Deixe a culpa fora da conta
Além disso, a culpa que carregamos pode nos paralisar. A gratidão por algo que um dia nos fez bem é importante, mas é preciso reconhecer quando chegou a hora de partir.
“Muitas vezes temos uma dívida de gratidão”, aponta Paula. Mas algo de bom que aconteceu no passado não necessariamente vai continuar sendo bom. A psicóloga completa: “As pessoas mudam, as situações também mudam. Mas o cérebro é viciado em prazer. Se aconteceu algo bom, ele quer que esse acontecimento se repita. E aí ficamos eternamente colocando expectativas em algo que não volta mais.”
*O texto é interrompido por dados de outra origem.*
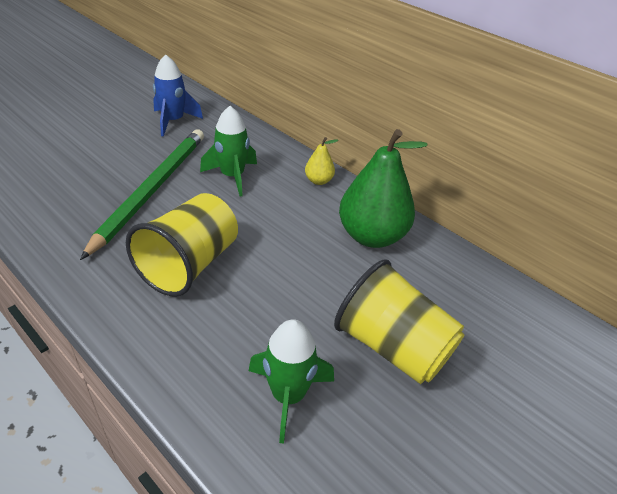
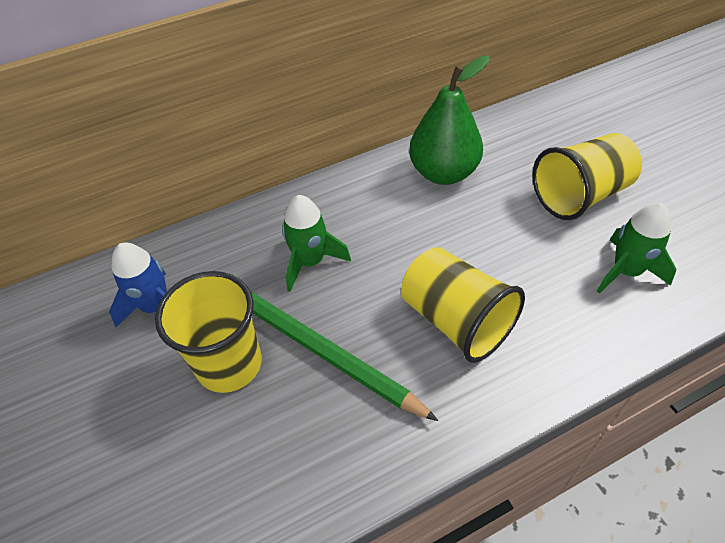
camera: 65 degrees left, 10 degrees up
yellow pear [305,137,338,185] -> none
none -> yellow cup [155,271,262,393]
Muitas vezes, precisamos lidar com a sensação ruim do desapego para que algo finalmente passe. “É preciso entender que aquilo não volta. Frequentemente, precisamos de ajuda profissional para lidar com a dor e a culpa”, complementa a especialista.
Como mudar sem perder a motivação
O começo do ano é sempre repleto de vontade. Vontade de ser mais saudável, de encontrar um amor, e de deixar para trás o que não faz sentido. Mas no decorrer dos meses, sabemos que muita coisa fica apenas no papel.
Para que as mudanças sejam efetivas e duradouras, e que você não recaia naquilo que não te cabe mais, Adriana pontua algumas dicas importantes.
Em primeiro lugar, prepare-se para o desconforto. “Mudanças, especialmente as que envolvem desapego, trazem desconforto. Pode surgir a vontade de desistir ou a sensação de que ‘não devia ter feito isso’. Isso é normal”, explica a psicóloga.
Para evitar cair na tentação de retroceder, antecipe esses momentos criando estratégias claras. Combinados consigo mesmo o que você fará quando surgir a vontade de voltar atrás.
“Uma segunda etapa é escrever uma carta para você mesmo. Hoje, enquanto se sente motivado, escreva uma carta para o seu ‘eu futuro’, lembrando-o de por que começou essa mudança”, diz Adriana.
Esse momento de escrita, além de terapêutico, pode servir como um guia durante os próximos meses, quando a culpa, o medo e a insegurança baterem na porta.
“Seja compassivo com você mesmo. Reconheça que o desapego é desafiador e não se critique por sentir dificuldade”, sugere a especialista. Em vez disso, ela lembra de se tratar com gentileza, lembrando que estar no caminho, mesmo com tropeços, é uma demonstração de coragem.
Tropeçar no caminho faz parte
Nesse processo, também é necessário aceitar os momentos de pausa e sensação de retrocesso. Então, se perceber que está estagnado, lembre-se: isso também faz parte. Adriana explica que “às vezes, esses períodos de inação são momentos de maturação emocional e reflexão. Processar o que está acontecendo internamente é tão importante quanto as ações externas”.
E, por fim, busque apoio. A especialista reforça que terapia e práticas como a escrita ajudam a organizar os pensamentos, lidar com as emoções e ganhar clareza. São ferramentas valiosas para manter o compromisso com o processo.
Afinal, desapegar nunca é fácil. Seja de uma roupa, de um emprego ou de um relacionamento. Porém, mais difícil ainda é enfrentar os próximos 365 dias carregando o peso de algo que não faz mais sentido em sua vida.
Sempre que um ano acaba, é comum ouvirmos por aí sobre como o tempo voa, e como o ano passou correndo. De fato, o viver acontece muito rápido. Por isso, não deixe para depois o que se pode mudar hoje. Que o ano novo te traga forças para desapegar e viver com mais leveza.